Ermöglicht durch moderne bildgebende Verfahren wie DWI/DTI können die Faserbahnen mittels dem Verfahren der Traktografie modelliert werden. Eine individuelle, patientenspezifische Planung des optimalen Zielpunkts zur Behandlung des Tremors wird so möglich.
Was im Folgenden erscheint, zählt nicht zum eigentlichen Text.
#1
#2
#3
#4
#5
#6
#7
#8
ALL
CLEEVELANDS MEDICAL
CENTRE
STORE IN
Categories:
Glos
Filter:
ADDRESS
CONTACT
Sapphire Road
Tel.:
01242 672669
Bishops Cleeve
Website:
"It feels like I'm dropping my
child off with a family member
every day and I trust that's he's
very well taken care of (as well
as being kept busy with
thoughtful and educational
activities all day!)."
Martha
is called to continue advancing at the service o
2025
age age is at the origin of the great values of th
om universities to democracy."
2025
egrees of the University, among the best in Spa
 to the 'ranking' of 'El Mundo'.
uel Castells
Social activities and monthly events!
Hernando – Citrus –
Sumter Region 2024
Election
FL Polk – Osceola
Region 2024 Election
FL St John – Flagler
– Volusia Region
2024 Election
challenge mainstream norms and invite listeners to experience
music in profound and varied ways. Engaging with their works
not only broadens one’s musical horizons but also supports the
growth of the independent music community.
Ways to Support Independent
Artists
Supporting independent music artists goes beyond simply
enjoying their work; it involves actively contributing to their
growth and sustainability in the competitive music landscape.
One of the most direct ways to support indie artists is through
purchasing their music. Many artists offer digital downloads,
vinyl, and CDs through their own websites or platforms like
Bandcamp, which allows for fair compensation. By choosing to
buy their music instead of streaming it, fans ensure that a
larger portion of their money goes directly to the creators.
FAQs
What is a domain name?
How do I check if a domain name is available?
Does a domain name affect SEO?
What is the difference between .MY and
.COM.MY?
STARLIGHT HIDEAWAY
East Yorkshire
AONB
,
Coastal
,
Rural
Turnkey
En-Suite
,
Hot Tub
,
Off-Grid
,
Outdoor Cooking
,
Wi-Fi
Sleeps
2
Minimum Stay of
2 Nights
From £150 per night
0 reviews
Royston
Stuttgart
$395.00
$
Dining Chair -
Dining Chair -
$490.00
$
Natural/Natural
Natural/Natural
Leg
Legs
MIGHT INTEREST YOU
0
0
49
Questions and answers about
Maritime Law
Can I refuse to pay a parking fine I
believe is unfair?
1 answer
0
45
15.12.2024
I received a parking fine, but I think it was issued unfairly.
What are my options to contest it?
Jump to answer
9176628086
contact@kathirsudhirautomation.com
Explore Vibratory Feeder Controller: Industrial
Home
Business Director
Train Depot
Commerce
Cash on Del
Vereinfachung der postoperativen Programmierung

Die Entwicklung einer neuen Generation von segmentierten Elektroden, die es ermöglichen, das elektrische Feld gezielt in eine gewünschte Richtung auszurichten, ist vielversprechend, was die Ausweitung der therapeutischen Möglichkeiten angeht. Erste Pilotstudien belegen dies. Allerdings stellen die zusätzlichen Möglichkeiten der Programmierung dieser Elektroden auch grosse Anforderungen an den behandelnden Arzt und den Patienten. Der empirische Ansatz beim Finden der besten Stimulationsparameter ist äusserst zeitaufwendig und kann mehrere Stunden pro Testung in Anspruch nehmen.

Einer unserer Forschungsschwerpunkte ist daher die Entwicklung einer automatisierten Programmierung der DBS-Elektroden. Dabei sollen bildgebende Verfahren zur Analyse der Elektrodenpositionen in Bezug zu den umgebenden anatomischen Strukturen sowie elektrophysiologische Verfahren zur Detektierung symptomspezifischer Potenziale kombiniert werden, um eine klinisch effektive Stimulation vorherzusagen *.